If you ever run a mile race then I’m just going to warn you right now that the third lap is what you need to worry about. Apparently, three different people warned me, but I completely missed it. This lap is long, painful and full of introspection. The conversation between my brain and legs went something like this:

Brain: “Hey legs, how’s my pace doing?”

Leg’s “We slowed down to 6:15 pace.”

Brain: “Not good legs, we need to go faster, how much more can we give?”

Legs: “Nothing, brain. Do you realize we’ve never in our lives gone this fast?”

Brain: “Ok, stay on pace, but get all hands ready for a seriously fast last lap?”

Legs : “Whatever you say brain”

The final 400 meters began, off I went picking up the pace trying to make up some time from the dreaded third lap. Turns seem to accelerate me, so I hoped that would happen. My head was hurting, lungs were screaming and my brain failed to keep track of how much time I had for the last lap. Time was a lost concept out there. I only realized my situation almost through the last turn when I heard the announcers call out the winning time of 5:31. Math was not a strong point now because I was about to give the biggest kick I could muster once I got through the turn.

Was sub 6 minutes still even a chance after the third lap debacle? My brain was doubtful, but that was quickly stifled by my desperation to salvage it. My lungs were screaming, body was aching and my feet were pounding down the last straight. It’s easy to say dig deep, but it’s a whole different story when you’re in the moment.

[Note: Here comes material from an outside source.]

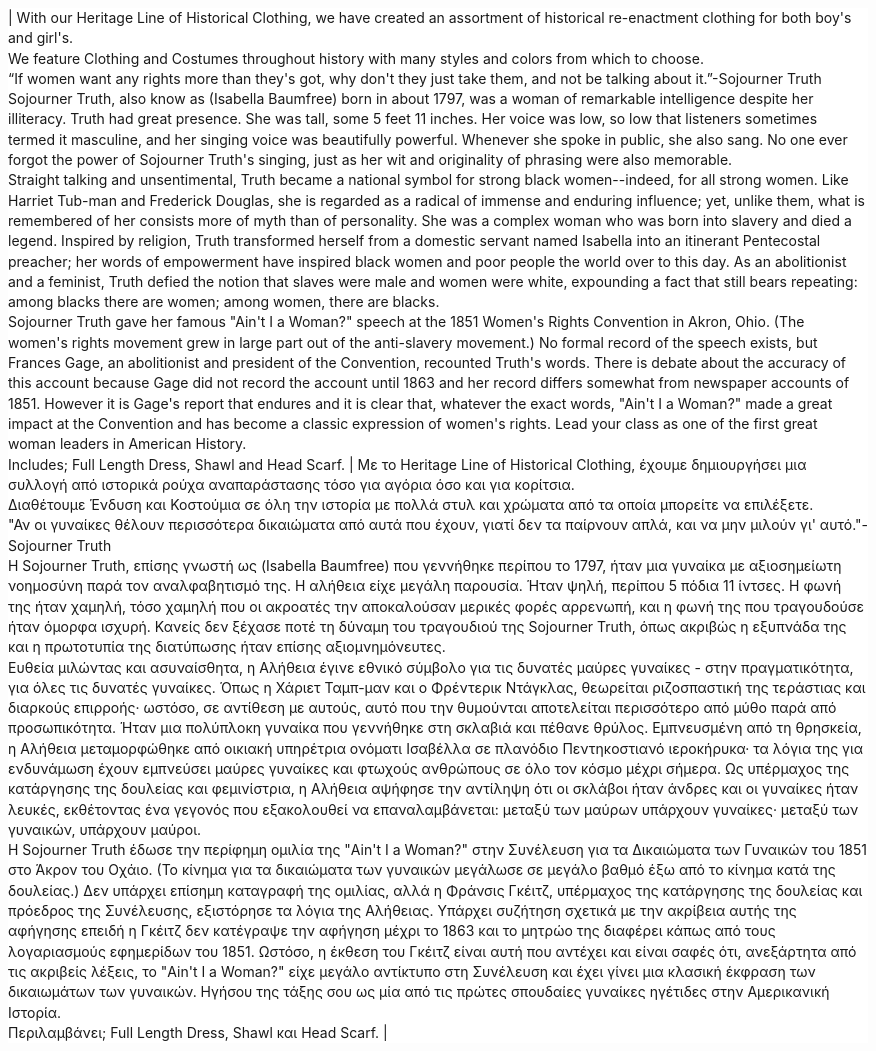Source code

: | With our Heritage Line of Historical Clothing, we have created an assortment of historical re-enactment clothing for both boy's and girl's.<br/>We feature Clothing and Costumes throughout history with many styles and colors from which to choose.<br/>“If women want any rights more than they's got, why don't they just take them, and not be talking about it.”-Sojourner Truth<br/>Sojourner Truth, also know as (Isabella Baumfree) born in about 1797, was a woman of remarkable intelligence despite her illiteracy. Truth had great presence. She was tall, some 5 feet 11 inches. Her voice was low, so low that listeners sometimes termed it masculine, and her singing voice was beautifully powerful. Whenever she spoke in public, she also sang. No one ever forgot the power of Sojourner Truth's singing, just as her wit and originality of phrasing were also memorable.<br/>Straight talking and unsentimental, Truth became a national symbol for strong black women--indeed, for all strong women. Like Harriet Tub-man and Frederick Douglas, she is regarded as a radical of immense and enduring influence; yet, unlike them, what is remembered of her consists more of myth than of personality. She was a complex woman who was born into slavery and died a legend. Inspired by religion, Truth transformed herself from a domestic servant named Isabella into an itinerant Pentecostal preacher; her words of empowerment have inspired black women and poor people the world over to this day. As an abolitionist and a feminist, Truth defied the notion that slaves were male and women were white, expounding a fact that still bears repeating: among blacks there are women; among women, there are blacks.<br/>Sojourner Truth gave her famous "Ain't I a Woman?" speech at the 1851 Women's Rights Convention in Akron, Ohio. (The women's rights movement grew in large part out of the anti-slavery movement.) No formal record of the speech exists, but Frances Gage, an abolitionist and president of the Convention, recounted Truth's words. There is debate about the accuracy of this account because Gage did not record the account until 1863 and her record differs somewhat from newspaper accounts of 1851. However it is Gage's report that endures and it is clear that, whatever the exact words, "Ain't I a Woman?" made a great impact at the Convention and has become a classic expression of women's rights. Lead your class as one of the first great woman leaders in American History.<br/>Includes; Full Length Dress, Shawl and Head Scarf. | Με το Heritage Line of Historical Clothing, έχουμε δημιουργήσει μια συλλογή από ιστορικά ρούχα αναπαράστασης τόσο για αγόρια όσο και για κορίτσια.<br/>Διαθέτουμε Ένδυση και Κοστούμια σε όλη την ιστορία με πολλά στυλ και χρώματα από τα οποία μπορείτε να επιλέξετε.<br/>"Αν οι γυναίκες θέλουν περισσότερα δικαιώματα από αυτά που έχουν, γιατί δεν τα παίρνουν απλά, και να μην μιλούν γι' αυτό."-Sojourner Truth<br/>Η Sojourner Truth, επίσης γνωστή ως (Isabella Baumfree) που γεννήθηκε περίπου το 1797, ήταν μια γυναίκα με αξιοσημείωτη νοημοσύνη παρά τον αναλφαβητισμό της. Η αλήθεια είχε μεγάλη παρουσία. Ήταν ψηλή, περίπου 5 πόδια 11 ίντσες. Η φωνή της ήταν χαμηλή, τόσο χαμηλή που οι ακροατές την αποκαλούσαν μερικές φορές αρρενωπή, και η φωνή της που τραγουδούσε ήταν όμορφα ισχυρή. Κανείς δεν ξέχασε ποτέ τη δύναμη του τραγουδιού της Sojourner Truth, όπως ακριβώς η εξυπνάδα της και η πρωτοτυπία της διατύπωσης ήταν επίσης αξιομνημόνευτες.<br/>Ευθεία μιλώντας και ασυναίσθητα, η Αλήθεια έγινε εθνικό σύμβολο για τις δυνατές μαύρες γυναίκες - στην πραγματικότητα, για όλες τις δυνατές γυναίκες. Όπως η Χάριετ Ταμπ-μαν και ο Φρέντερικ Ντάγκλας, θεωρείται ριζοσπαστική της τεράστιας και διαρκούς επιρροής· ωστόσο, σε αντίθεση με αυτούς, αυτό που την θυμούνται αποτελείται περισσότερο από μύθο παρά από προσωπικότητα. Ήταν μια πολύπλοκη γυναίκα που γεννήθηκε στη σκλαβιά και πέθανε θρύλος. Εμπνευσμένη από τη θρησκεία, η Αλήθεια μεταμορφώθηκε από οικιακή υπηρέτρια ονόματι Ισαβέλλα σε πλανόδιο Πεντηκοστιανό ιεροκήρυκα· τα λόγια της για ενδυνάμωση έχουν εμπνεύσει μαύρες γυναίκες και φτωχούς ανθρώπους σε όλο τον κόσμο μέχρι σήμερα. Ως υπέρμαχος της κατάργησης της δουλείας και φεμινίστρια, η Αλήθεια αψήφησε την αντίληψη ότι οι σκλάβοι ήταν άνδρες και οι γυναίκες ήταν λευκές, εκθέτοντας ένα γεγονός που εξακολουθεί να επαναλαμβάνεται: μεταξύ των μαύρων υπάρχουν γυναίκες· μεταξύ των γυναικών, υπάρχουν μαύροι.<br/>Η Sojourner Truth έδωσε την περίφημη ομιλία της "Ain't I a Woman?" στην Συνέλευση για τα Δικαιώματα των Γυναικών του 1851 στο Άκρον του Οχάιο. (Το κίνημα για τα δικαιώματα των γυναικών μεγάλωσε σε μεγάλο βαθμό έξω από το κίνημα κατά της δουλείας.) Δεν υπάρχει επίσημη καταγραφή της ομιλίας, αλλά η Φράνσις Γκέιτζ, υπέρμαχος της κατάργησης της δουλείας και πρόεδρος της Συνέλευσης, εξιστόρησε τα λόγια της Αλήθειας. Υπάρχει συζήτηση σχετικά με την ακρίβεια αυτής της αφήγησης επειδή η Γκέιτζ δεν κατέγραψε την αφήγηση μέχρι το 1863 και το μητρώο της διαφέρει κάπως από τους λογαριασμούς εφημερίδων του 1851. Ωστόσο, η έκθεση του Γκέιτζ είναι αυτή που αντέχει και είναι σαφές ότι, ανεξάρτητα από τις ακριβείς λέξεις, το "Ain't I a Woman?" είχε μεγάλο αντίκτυπο στη Συνέλευση και έχει γίνει μια κλασική έκφραση των δικαιωμάτων των γυναικών. Ηγήσου της τάξης σου ως μία από τις πρώτες σπουδαίες γυναίκες ηγέτιδες στην Αμερικανική Ιστορία.<br/>Περιλαμβάνει; Full Length Dress, Shawl και Head Scarf. |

The clock hit 5:50 and panic was soon enlisted into my kick. Facing missing my goals by only seconds, you bring forth anything that will get your legs moving. Panic, anxiety, peer pressure, laughter, you’ll summon whatever you can. As the clock clicked closer to 6 minutes, my pace increased into the 4:30 range. Would it work? Did I have enough in the tank to get to the finish line before the clock reached 6 minutes? It was going to be close.

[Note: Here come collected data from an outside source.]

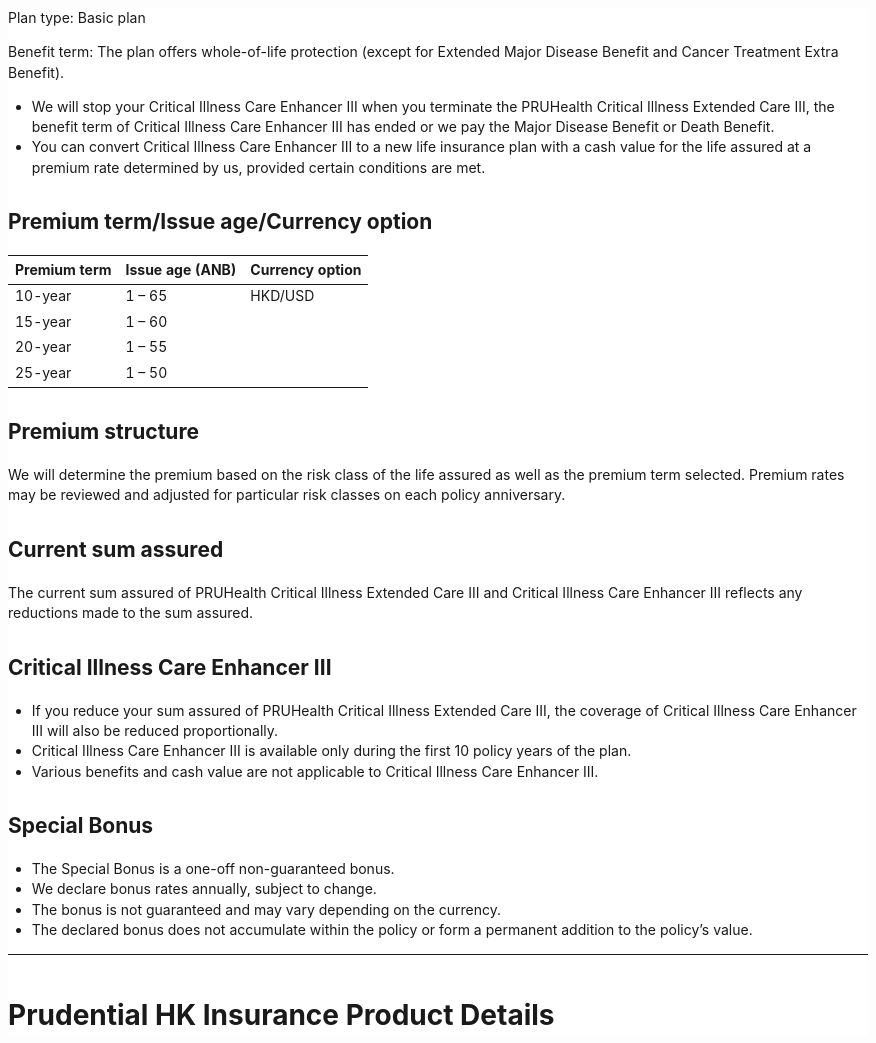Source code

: Plan type: Basic plan

Benefit term: The plan offers whole-of-life protection (except for Extended Major Disease Benefit and Cancer Treatment Extra Benefit).

- We will stop your Critical Illness Care Enhancer III when you terminate the PRUHealth Critical Illness Extended Care III, the benefit term of Critical Illness Care Enhancer III has ended or we pay the Major Disease Benefit or Death Benefit.
- You can convert Critical Illness Care Enhancer III to a new life insurance plan with a cash value for the life assured at a premium rate determined by us, provided certain conditions are met.

## Premium term/Issue age/Currency option

|Premium term|Issue age (ANB)|Currency option|
|---|---|---|
|10-year|1 – 65|HKD/USD|
|15-year|1 – 60| |
|20-year|1 – 55| |
|25-year|1 – 50| |

## Premium structure

We will determine the premium based on the risk class of the life assured as well as the premium term selected. Premium rates may be reviewed and adjusted for particular risk classes on each policy anniversary.

## Current sum assured

The current sum assured of PRUHealth Critical Illness Extended Care III and Critical Illness Care Enhancer III reflects any reductions made to the sum assured.

## Critical Illness Care Enhancer III

- If you reduce your sum assured of PRUHealth Critical Illness Extended Care III, the coverage of Critical Illness Care Enhancer III will also be reduced proportionally.
- Critical Illness Care Enhancer III is available only during the first 10 policy years of the plan.
- Various benefits and cash value are not applicable to Critical Illness Care Enhancer III.

## Special Bonus

- The Special Bonus is a one-off non-guaranteed bonus.
- We declare bonus rates annually, subject to change.
- The bonus is not guaranteed and may vary depending on the currency.
- The declared bonus does not accumulate within the policy or form a permanent addition to the policy’s value.
---
# Prudential HK Insurance Product Details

Nearing the end of the fastest mile I’ve ever ran and what what would easily be a PR no matter what happens. The clock clicked over to 6 minutes when I was just about 15 meters short. I crossed the line at 6:04:48, missing my goal by about 5 seconds. Fear of missing my goal times by a few seconds was a method I used to motivate myself in past races. I’d say “Missing by a few seconds hurts more than the little extra discomfort at a slightly faster pace.” Unfortunately, in a mile race that little extra discomfort is quite large.

How disappointed was after missing it by so little? The answer….not much at all. While I wasn’t ecstatic, I wasn’t angry either. In fact, I felt empowered by the race decisions made, the kick and ways to progress. Hell, even getting to the start line was empowering. The training and knowledge that I gained through the last 6–7 weeks was enlightening. After the slowness of 2016, it seemed like only a fantasy that I would run a near 6 minute mile. Now here I was breathing heavy, exhausted and sweaty after making my fantasy a reality. I was excited to channel this newly acquired speed into longer distances. I came into this training unsure, feeling dejected, slow, stiff and possibly injured, but I crossed the finish line a new runner.

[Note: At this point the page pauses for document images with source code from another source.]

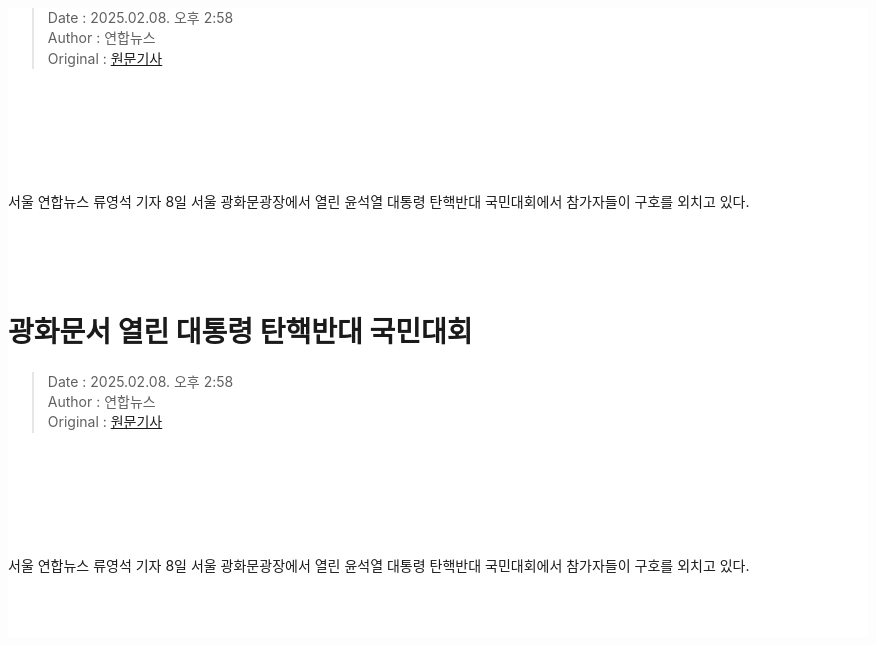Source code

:> Date : 2025.02.08. 오후 2:58  
> Author : 연합뉴스  
> Original : [원문기사](https://n.news.naver.com/mnews/article/001/0015199673?sid=102)  
<br/>  
  
<img alt="" class="_LAZY_LOADING _LAZY_LOADING_INIT_HIDE" src="https://imgnews.pstatic.net/image/001/2025/02/08/PYH2025020806600001300_P4_20250208145829058.jpg?type=w860" id="img1" style="display: none;"></img>  
<br/><br/>  
  
서울 연합뉴스 류영석 기자 8일 서울 광화문광장에서 열린 윤석열 대통령 탄핵반대 국민대회에서 참가자들이 구호를 외치고 있다.  
<br/><br/><br/>  

  
# 광화문서 열린 대통령 탄핵반대 국민대회  
  
> Date : 2025.02.08. 오후 2:58  
> Author : 연합뉴스  
> Original : [원문기사](https://n.news.naver.com/mnews/article/001/0015199672?sid=102)  
<br/>  
  
<img alt="" class="_LAZY_LOADING _LAZY_LOADING_INIT_HIDE" src="https://imgnews.pstatic.net/image/001/2025/02/08/PYH2025020806590001300_P4_20250208145825335.jpg?type=w860" id="img1" style="display: none;"></img>  
<br/><br/>  
  
서울 연합뉴스 류영석 기자 8일 서울 광화문광장에서 열린 윤석열 대통령 탄핵반대 국민대회에서 참가자들이 구호를 외치고 있다.  
<br/><br/><br/>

The mile is just one step in my running journey that continues faster now. At the start line, doubt filled my mind, but nothing remained after crossing the finish line. My mind wasn’t worried about what just happened or what was to come, it was only worried about that moment. I was present. It was the few times that my mind and body were on the same side. It was an oddly unexpected zen moment of clarity and mindfulness like those ones you search for at the end of a yoga class. It hit me out of nowhere, unexpected, even days later I’m still wondering. Who would’ve thought you could learn so much in just 6:04:48 seconds?